Writing is hard. Editing is grueling.

If writing a book is the most difficult, the editing process is the most grueling. Young aspiring writers like to point to Jack Kerouac, who supposedly wrote On the Road in a three-week drug-fueled blitz. What they leave out is the six years he spent editing and refining it until it was finally ready.

Source: Here (with 2 Years of Exhausting Photographic Detail) Is How To Write A Book

Superb breakdown of what it takes to create a book. (Sidenote: This is/was one of my goals for 2017. I should probably get moving on that…)

On analyzing your audience.

Psychologizing your audience doesn’t have to be some big ordeal. I can see how surveying would be interesting if you have a group of very loyal customers, or pre-customers helping you finding product-market fit. I would definitely ask them what kind of information they need. I think that’s the key, it’s not the content their WANT to see… it’s information they feel they NEED to succeed. Where are the gaps they see in front of them, standing between them and their definition of success, or the metrics they want to maximize. How can you help them fill this gap? Really, you’re looking to provide utility, utility, utility. I think where a lot of content strategies misstep is providing customer stories, or trying to demonstrate value without considering what their customers’ goals are and how they can help with that first.

Source: AMA with Camille Ricketts, Head of Content and Marketing at First

Love this advice. I’m pushing myself to take a step back when someone hits me with a content request and ask a few questions first:

  1. Who are we creating this for?
  2. What problem does this content solve for them? (And if we don’t have a good answer, what problem can we solve for them?)
  3. What goal does it hit for us?

And then we go from there. 🙂

“The work you do isn’t hard work. It’s just work.”

Coding, or designing, or writing pitch decks, or making sales calls, or preparing spreadsheets, or writing blog posts, or social media marketing, or buying ads, or choosing the right color, or picking the right paper, or making a layout responsive, or investing in companies, or doing due diligence, or making decisions, or coming up with a strategy, or allocating capital, or figuring out how to spend the budget, or reading up on a subject is not hard work. That’s just work. If you can do it in an air conditioned room, with no physical threat to you or someone else, while seated, it ain’t hard work.

Source: If you’re reading this, you probably don’t do hard work

“Branding” is not a singular project.

I know that “branding” is not a singular project. Being a brand is kind of like being a rapper. Not a lot of rappers are loved because of their name and their first album. People love rappers because they put together a body of work over a period of time that they continuously find themselves connecting with.

Source: Design Director Alex Center Got a Masters in Branding at Coca-Cola – 99U

I also really like the follow-up statement to this:

Every single thing you do, every album, every tour, every tweet, and every decision you make, amounts to people either loving you and wanting to be a part of your orbit or not.

One is always better than zero.

The moral of the story is that one is always better than zero.

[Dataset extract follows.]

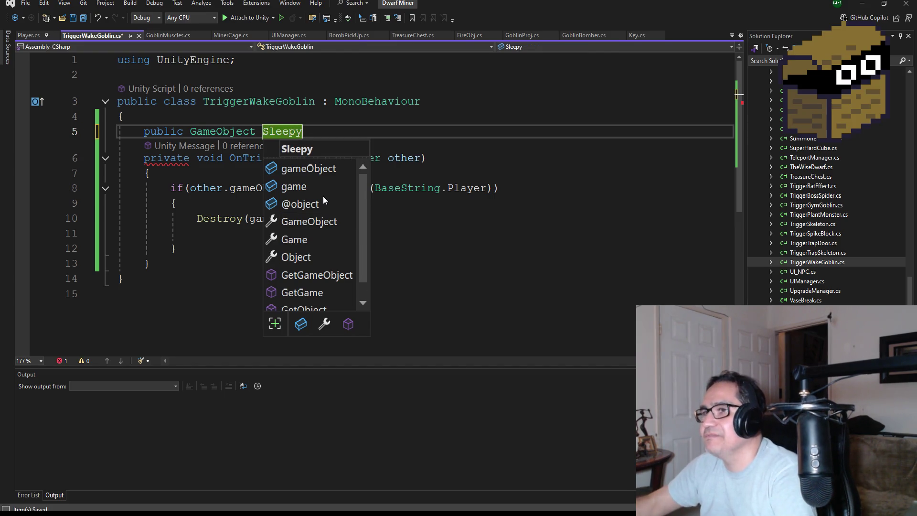
{"action": "type", "text": "Gobli"}
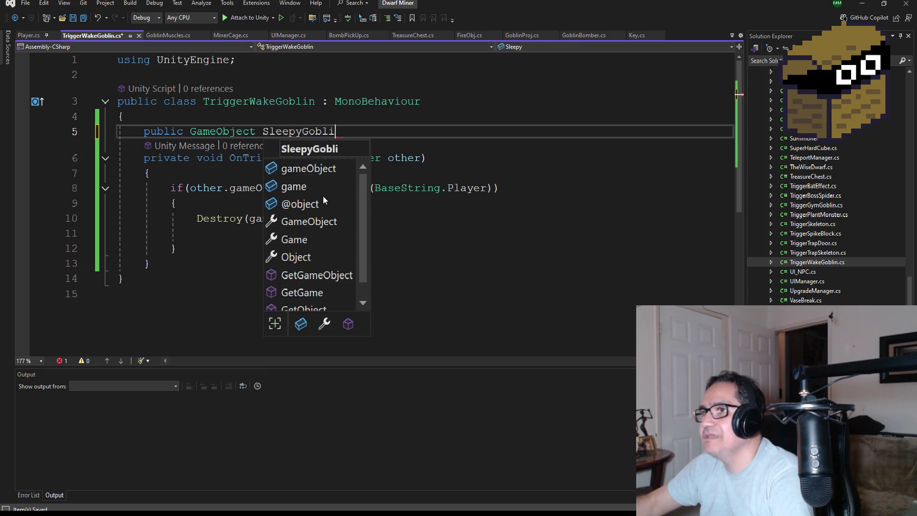
{"action": "type", "text": "nObj;"}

It’s better to get 1 view than zero because you were waiting for your “big break.” Big breaks don’t often exist. Lebron became an all star player after 10 years in the gym. Nothing happens overnight.

Source: Why 1 View is Everything – Gary Vaynerchuk – Medium

Keep moving forward. Small steps. Increments. Bite by bite.

I have to constantly remind myself of this because I like to think big and dream big.

But the big stuff, the stuff that could be — the destination, the outcome, the endgame — comes after the little stuff.

I’m trying to get pumped about the little stuff more often. So rather than visualizing the end result, I’m trying to visualize the work that needs to be done to take the next step forward.

In other words: Instead of thinking about what the big project will look like when it’s done, I’m thinking about the next task that will move the project closer to completion.

Want audience engagement? Don’t be an expert.

If you want to engage an audience, if you want your message to stick, then to move from the posture or the tone of an expert to an experienced learner suggests you’re a learner, you’re trying to figure things out, I’m a learner, I just happened to be a little bit more experienced. I just happen to be five feet in front of you, on the same journey.